While our significant accounting policies
are more fully described in Note 2 to our financial statements included elsewhere in this Quarterly Report on Form 10-Q, we believe
that the following accounting policies are the most critical to aid you in fully understanding and evaluating our reported financial
results and affect the more significant judgments and estimates that we use in the preparation of our financial statements.
Stock-Based Compensation
We account for stock options granted to
employees and directors according to the Accounting Standards Codification No. 718 (ASC 718) “Compensation – Stock
Compensation.” Under ASC 718, stock-based compensation cost is measured at grant date, based on the estimated fair value
of the award, and is recognized as an expense over the requisite service period on a straight-line basis.

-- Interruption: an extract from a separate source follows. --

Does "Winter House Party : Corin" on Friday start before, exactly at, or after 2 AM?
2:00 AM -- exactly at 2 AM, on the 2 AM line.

For the purpose of valuing options granted
to our employees and directors during the nine months ended September 30, 2017 and 2016, we used the Binomial options pricing model.

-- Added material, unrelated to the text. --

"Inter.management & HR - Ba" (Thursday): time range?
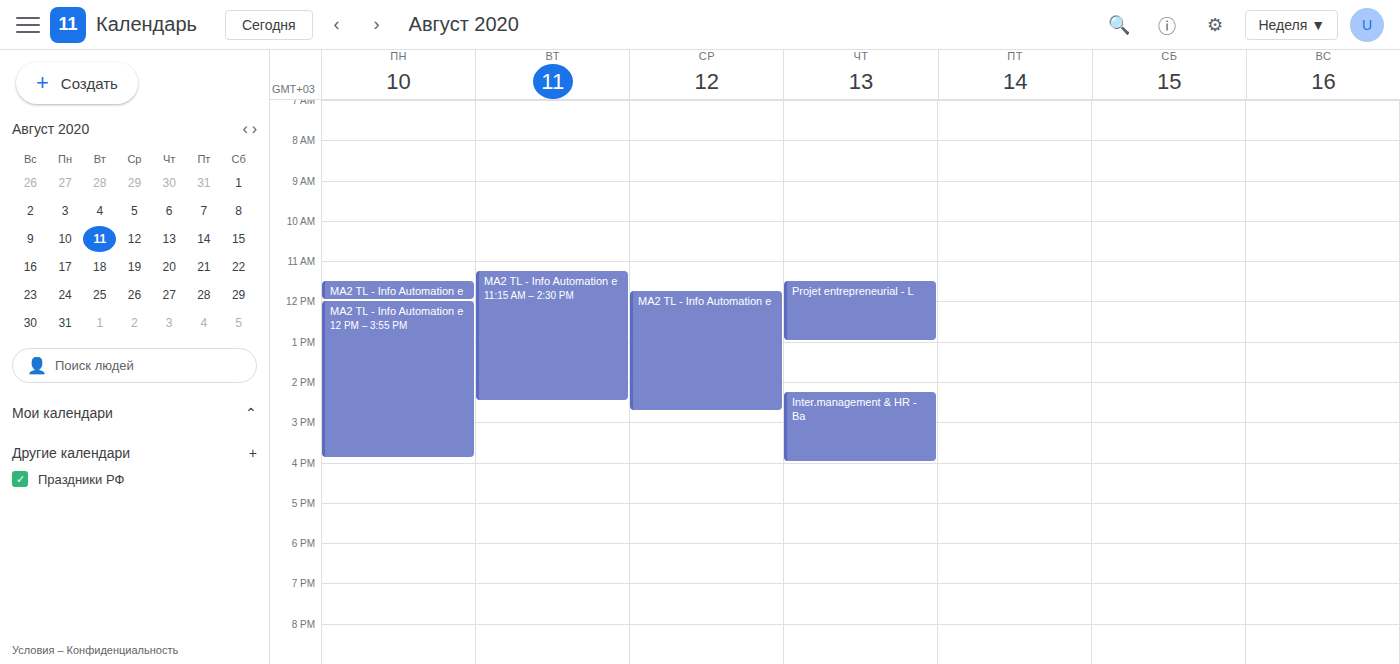
2:15 PM to 4:00 PM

To determine the risk-free interest rate, we utilized the U.S. Treasury yield curve in effect at the time of grant with a term
consistent with the contractual life of our awards. We estimated the expected life of the options granted based on anticipated
exercises in the future periods assuming the success of our business model as currently forecast. The expected dividend yield reflects
our current and expected future policy for dividends on our common stock. The expected stock price volatility for our stock options
was calculated by examining historical volatilities for publicly traded industry peers and blending in our historical volatility.

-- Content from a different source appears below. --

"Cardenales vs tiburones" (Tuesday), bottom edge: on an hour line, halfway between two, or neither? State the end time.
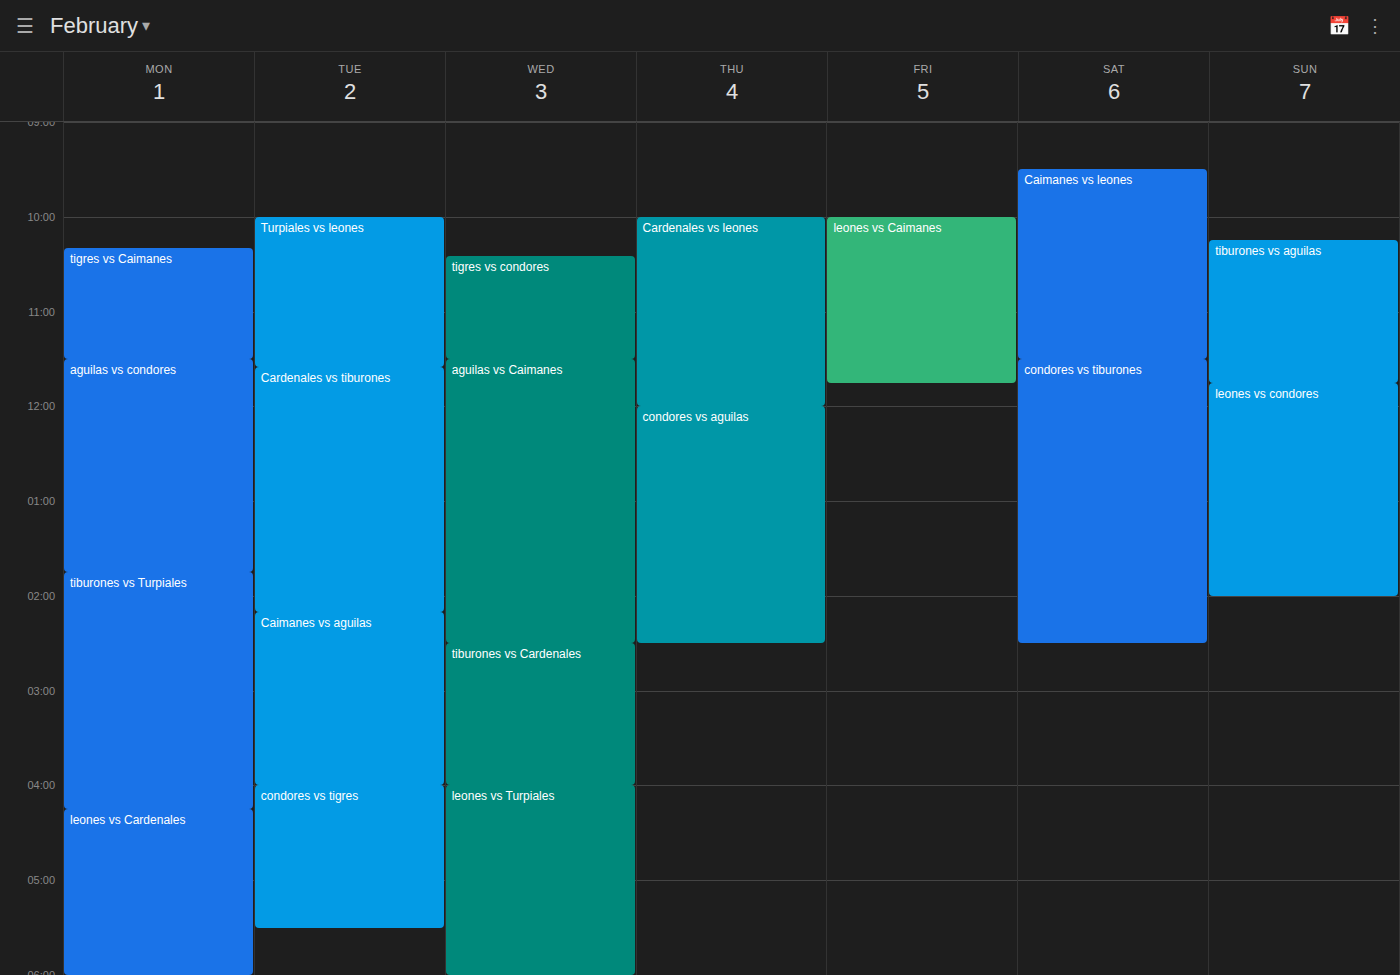
2:10 PM -- neither: 10 minutes below the 2 PM line and 50 minutes above the 3 PM line.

We will continue to analyze the expected stock price volatility as more historical data for our common stock becomes available.
After adoption of ASU 2016-09 in the first quarter of 2017, we recognize forfeitures as they occur.
Off-Balance Sheet Arrangements
CHOP License Agreement and Research Agreement
In November 2014, we entered into a license
agreement, or the License Agreement, and a sponsored research agreement, or the Research Agreement, each with CHOP. Under the terms
of the License Agreement, CHOP granted us (i) an exclusive, sublicensable license to use certain patent rights covering potential
diagnostic and therapeutic targets, (ii) an exclusive, non-sublicensable license to use certain biospecimen and phenotypic data
collected from patients with rare and orphan diseases and their family members or the Biobank. In February 2017, we amended the
License Agreement. The amendment allows us to extend the period of our exclusive commercial access to the Biobank for rolling two
year periods. The cost of each extension is $125,000 per year. In June 2017, we entered into an amendment to the Research Agreement,
which extended the Research Agreement through June 30, 2019, for which additional payments totaling $5.94 million will be due in
2018 and $2.38 million will be due in 2019. The amendment also allows us to extend the Research Agreement for rolling two year
periods in connection with the Company extending its exclusive commercial access to the Biobank under the License Agreement.